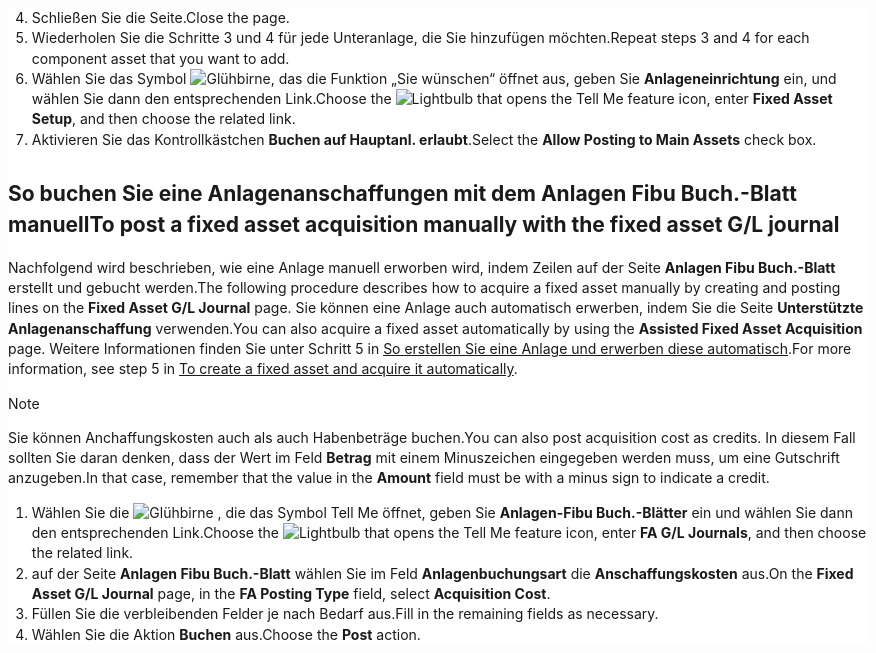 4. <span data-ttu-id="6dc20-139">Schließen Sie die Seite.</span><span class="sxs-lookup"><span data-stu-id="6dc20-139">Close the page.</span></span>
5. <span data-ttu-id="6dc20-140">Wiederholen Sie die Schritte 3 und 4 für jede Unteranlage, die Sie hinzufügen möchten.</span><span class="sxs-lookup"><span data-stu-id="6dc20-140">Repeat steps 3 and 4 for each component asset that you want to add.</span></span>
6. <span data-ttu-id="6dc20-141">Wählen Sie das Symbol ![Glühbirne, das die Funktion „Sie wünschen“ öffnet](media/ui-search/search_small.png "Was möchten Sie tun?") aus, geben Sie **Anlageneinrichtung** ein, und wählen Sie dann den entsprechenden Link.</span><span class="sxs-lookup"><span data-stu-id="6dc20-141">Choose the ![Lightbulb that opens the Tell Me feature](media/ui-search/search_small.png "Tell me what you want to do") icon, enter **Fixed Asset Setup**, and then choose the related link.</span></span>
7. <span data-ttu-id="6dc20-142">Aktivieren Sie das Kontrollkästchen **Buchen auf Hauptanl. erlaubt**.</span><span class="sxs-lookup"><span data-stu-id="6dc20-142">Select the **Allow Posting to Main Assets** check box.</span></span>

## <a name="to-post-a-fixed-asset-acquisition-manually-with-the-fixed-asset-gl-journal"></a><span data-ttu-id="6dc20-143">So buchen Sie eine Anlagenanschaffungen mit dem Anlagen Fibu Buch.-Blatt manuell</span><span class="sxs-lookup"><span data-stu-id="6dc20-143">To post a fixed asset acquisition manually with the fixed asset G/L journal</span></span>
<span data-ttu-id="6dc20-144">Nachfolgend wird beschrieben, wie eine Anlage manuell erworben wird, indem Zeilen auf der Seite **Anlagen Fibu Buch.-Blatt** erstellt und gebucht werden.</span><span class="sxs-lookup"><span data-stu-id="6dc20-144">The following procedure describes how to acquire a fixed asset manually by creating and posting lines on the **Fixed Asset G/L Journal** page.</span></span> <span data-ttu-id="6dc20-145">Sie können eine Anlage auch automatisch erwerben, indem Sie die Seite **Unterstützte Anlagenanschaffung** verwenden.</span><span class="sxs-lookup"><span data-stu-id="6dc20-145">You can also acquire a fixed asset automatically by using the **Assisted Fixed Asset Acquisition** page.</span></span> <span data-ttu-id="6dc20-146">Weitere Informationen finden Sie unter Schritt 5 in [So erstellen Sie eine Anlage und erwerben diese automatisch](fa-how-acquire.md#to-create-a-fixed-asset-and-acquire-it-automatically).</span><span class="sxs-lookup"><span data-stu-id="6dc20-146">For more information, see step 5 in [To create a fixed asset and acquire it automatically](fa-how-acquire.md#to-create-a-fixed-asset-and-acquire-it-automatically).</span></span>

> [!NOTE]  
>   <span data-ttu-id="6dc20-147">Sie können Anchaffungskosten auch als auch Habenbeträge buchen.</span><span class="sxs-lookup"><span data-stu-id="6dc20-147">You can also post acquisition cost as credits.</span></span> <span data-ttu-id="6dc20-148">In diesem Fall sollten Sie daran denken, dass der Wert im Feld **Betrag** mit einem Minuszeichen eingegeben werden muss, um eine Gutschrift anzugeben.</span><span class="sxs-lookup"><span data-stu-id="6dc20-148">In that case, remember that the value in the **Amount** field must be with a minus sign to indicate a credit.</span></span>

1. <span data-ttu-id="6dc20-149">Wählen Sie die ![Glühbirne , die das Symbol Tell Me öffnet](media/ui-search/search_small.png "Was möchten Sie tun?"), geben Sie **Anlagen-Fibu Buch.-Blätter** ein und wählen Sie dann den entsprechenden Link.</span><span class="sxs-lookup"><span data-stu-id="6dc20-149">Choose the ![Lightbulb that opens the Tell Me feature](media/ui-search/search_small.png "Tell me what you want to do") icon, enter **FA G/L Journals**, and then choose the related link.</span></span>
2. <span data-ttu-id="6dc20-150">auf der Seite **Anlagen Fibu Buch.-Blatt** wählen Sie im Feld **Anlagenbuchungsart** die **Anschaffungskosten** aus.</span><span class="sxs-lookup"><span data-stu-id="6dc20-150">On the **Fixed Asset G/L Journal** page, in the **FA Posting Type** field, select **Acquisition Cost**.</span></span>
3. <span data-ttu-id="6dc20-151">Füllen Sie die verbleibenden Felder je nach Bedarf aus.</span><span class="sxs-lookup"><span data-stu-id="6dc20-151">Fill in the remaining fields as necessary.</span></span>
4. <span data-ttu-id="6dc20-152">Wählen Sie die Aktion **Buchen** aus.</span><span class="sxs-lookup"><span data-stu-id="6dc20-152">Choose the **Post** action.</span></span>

...

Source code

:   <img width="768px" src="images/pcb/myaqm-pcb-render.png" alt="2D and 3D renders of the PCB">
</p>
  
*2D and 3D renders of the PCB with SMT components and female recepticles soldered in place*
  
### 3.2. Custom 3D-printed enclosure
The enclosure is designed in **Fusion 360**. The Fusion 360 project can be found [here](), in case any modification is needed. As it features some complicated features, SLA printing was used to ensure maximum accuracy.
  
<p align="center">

**TASK BRIEF**
Return solely the count of lines in the data above in which the word "related" occurs.

**ANSWER SECTION**
2